October 14, 2011 No. 113
ASRI - Penjualan 9M 2011

PT Alam Sutera (ASRI) mencatat kenaikan marketing sales sebesar 68% menajdi Rp 2.3 Triliun pada 9M 2011. Pencapaian tersebut melampaui target perusahaan yang telah direvisi dua kali yaitu sebesar Rp 1.7 Triliun dan Rp 2.2 Triliun. Perseroan saat ini memasang target senilai Rp 2.5 Triliun sampai akhir 2011.
BNBR - Pinjaman Glencore
PT Bakrie & Brothers (BNBR) dikabarkan menerima pinjaman senilai US$ 800-900 Juta dari Glencore International Plc., namun pihak Glencore meminta hak pemasaran batu bara yang lebih besar dari hasil produksi Bumi Plc. Dana tersebut akan dialokasikan untuk refinancing utang BNBR senilai US$ 1.35 Miliar kepada Credit Suisse AG (Singapura) yang menjaminkan saham Bumi Plc.
Ciputra Group - Capex 2012
Ciputra Group mengalokasikan belanja modal (capex) pada tahun 2012 senilai Rp 2 Triliun yang pembagiannya untuk PT Ciputra Development (CTRA) sebesar Rp 1 Triliun, PT Ciputra Surya (CTRS) sebesar Rp 500 Miliar, dan sisanya untuk PT Ciputra Property (CTRP). Ciputra Group akan mencari pinjaman bank senilai Rp 1 Triliun untuk memenuhi capex tersebut.

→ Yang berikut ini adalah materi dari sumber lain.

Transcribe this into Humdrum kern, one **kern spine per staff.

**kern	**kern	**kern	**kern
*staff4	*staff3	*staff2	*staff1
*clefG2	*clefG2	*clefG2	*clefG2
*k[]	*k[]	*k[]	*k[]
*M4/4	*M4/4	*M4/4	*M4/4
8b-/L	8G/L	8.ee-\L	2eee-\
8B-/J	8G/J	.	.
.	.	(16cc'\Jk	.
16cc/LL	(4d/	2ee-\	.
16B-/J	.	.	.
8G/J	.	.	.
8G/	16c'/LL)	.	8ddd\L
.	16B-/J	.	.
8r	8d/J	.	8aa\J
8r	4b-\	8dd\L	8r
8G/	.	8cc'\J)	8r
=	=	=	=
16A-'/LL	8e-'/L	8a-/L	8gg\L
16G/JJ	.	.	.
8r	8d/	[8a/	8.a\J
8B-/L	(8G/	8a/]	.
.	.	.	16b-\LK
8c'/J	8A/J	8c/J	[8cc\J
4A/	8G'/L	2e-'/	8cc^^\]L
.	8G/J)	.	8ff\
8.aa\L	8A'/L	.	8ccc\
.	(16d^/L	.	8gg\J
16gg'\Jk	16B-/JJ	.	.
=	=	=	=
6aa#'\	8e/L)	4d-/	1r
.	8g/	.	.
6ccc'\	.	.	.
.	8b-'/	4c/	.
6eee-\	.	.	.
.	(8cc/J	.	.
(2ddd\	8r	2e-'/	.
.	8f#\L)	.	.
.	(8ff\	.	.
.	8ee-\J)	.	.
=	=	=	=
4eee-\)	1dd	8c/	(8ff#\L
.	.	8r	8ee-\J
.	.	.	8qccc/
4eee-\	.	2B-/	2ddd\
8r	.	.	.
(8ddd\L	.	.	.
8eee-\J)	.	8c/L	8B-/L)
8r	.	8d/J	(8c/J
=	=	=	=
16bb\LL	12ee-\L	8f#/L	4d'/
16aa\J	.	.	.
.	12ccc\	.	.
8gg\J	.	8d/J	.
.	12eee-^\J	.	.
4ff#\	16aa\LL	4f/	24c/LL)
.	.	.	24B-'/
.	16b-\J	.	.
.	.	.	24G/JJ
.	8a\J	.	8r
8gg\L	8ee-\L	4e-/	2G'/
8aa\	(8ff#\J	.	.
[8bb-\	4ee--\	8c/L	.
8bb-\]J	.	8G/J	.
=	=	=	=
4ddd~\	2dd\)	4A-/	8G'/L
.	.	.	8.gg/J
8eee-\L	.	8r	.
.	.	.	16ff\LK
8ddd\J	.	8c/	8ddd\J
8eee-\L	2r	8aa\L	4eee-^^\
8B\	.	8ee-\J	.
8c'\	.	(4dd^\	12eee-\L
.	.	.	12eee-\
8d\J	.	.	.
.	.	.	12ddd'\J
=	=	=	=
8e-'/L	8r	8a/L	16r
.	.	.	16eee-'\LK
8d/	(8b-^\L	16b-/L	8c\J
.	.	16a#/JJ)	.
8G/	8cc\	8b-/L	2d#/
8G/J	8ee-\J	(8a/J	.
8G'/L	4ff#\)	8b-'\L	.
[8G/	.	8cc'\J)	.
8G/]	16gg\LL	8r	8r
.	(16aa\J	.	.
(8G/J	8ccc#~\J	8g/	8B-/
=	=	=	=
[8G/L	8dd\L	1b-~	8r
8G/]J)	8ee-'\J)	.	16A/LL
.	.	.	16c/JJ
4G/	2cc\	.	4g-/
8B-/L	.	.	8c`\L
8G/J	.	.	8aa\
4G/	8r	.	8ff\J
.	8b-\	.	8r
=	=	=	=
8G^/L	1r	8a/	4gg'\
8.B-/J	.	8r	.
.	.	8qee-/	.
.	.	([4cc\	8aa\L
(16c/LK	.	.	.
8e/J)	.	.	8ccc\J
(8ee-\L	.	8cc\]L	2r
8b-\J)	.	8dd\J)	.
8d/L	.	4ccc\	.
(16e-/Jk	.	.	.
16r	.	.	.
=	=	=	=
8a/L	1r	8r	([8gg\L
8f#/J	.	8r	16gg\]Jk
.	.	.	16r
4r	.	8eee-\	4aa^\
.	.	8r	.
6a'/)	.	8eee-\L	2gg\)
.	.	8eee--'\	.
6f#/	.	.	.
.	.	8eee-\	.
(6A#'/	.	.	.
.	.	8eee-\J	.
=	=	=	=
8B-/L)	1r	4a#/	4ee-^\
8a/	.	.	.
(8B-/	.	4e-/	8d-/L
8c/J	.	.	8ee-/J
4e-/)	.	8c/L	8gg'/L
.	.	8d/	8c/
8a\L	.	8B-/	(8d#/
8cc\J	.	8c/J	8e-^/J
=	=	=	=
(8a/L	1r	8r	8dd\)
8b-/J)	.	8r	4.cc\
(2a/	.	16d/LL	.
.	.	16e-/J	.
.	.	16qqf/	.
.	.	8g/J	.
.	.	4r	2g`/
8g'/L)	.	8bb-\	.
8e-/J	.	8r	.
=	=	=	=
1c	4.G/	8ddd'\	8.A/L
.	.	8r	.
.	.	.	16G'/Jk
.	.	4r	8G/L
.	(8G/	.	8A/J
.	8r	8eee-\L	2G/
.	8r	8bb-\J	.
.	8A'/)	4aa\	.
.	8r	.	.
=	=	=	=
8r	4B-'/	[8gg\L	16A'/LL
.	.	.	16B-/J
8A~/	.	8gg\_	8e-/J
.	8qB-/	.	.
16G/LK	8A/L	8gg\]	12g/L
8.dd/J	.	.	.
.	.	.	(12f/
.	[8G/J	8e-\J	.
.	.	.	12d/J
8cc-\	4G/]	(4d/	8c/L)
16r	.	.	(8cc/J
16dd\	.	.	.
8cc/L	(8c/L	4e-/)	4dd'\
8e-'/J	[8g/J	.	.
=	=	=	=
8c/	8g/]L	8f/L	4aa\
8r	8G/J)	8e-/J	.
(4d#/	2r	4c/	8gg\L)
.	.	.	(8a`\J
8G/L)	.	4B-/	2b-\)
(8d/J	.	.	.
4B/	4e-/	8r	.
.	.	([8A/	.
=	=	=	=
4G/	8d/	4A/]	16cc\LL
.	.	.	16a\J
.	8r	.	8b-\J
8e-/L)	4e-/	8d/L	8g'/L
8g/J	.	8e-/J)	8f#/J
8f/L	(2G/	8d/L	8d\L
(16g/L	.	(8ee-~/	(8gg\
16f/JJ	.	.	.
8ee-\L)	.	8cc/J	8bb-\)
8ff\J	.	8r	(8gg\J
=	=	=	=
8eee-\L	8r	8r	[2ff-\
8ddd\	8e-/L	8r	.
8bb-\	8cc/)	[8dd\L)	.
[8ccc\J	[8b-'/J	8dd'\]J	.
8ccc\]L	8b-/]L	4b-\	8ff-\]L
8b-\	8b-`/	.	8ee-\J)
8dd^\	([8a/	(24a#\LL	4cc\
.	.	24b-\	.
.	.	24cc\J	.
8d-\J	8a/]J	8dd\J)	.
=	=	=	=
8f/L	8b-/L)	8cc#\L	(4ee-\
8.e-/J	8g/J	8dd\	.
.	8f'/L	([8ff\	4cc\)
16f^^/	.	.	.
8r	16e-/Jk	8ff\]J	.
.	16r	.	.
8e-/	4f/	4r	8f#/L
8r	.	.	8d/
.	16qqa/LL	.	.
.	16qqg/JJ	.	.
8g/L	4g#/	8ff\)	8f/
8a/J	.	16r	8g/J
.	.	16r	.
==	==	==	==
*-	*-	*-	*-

LPKR - Rencana buyback saham
PT Lippo Karawaci (LPKR) berencana melakukan buyback saham senilai maksimal Rp 600 Miliar dalam 18 bulan kedepan, apabila disetujui RUPSLB pada 15 November 2011. Latar belakang dilakukan buyback karena manajemen melihat kinerja perusahaan yang baik saat ini tidak sebanding dengan harga pasar. Pasca buyback saham, posisi EPS, ROA, dan ROE diharapkan dapat meningkat seiring dengan tercapainya struktur permodalan yang lebih efisien. PT Ciptadana Sekuritas ditunjuk sebagai broker pelaksana buyback saham.
SSIA - Raih kontrak konstruksi
PT Surya Semesta Internusa (SSIA) melalui anak usahanya yang bergerak di bidang jasa konstruksi, PT Nusa Raya Cipta (NRC), berhasil mendapat kontrak konstruksi senilai Rp 1.32 Triliun selama Januari-Agustus 2011. Pada 1H 2011, NRC mengkontribusikan pendapatan senilai Rp 720.2 Miliar, sekitar 47% dari total pendapatan SSIA.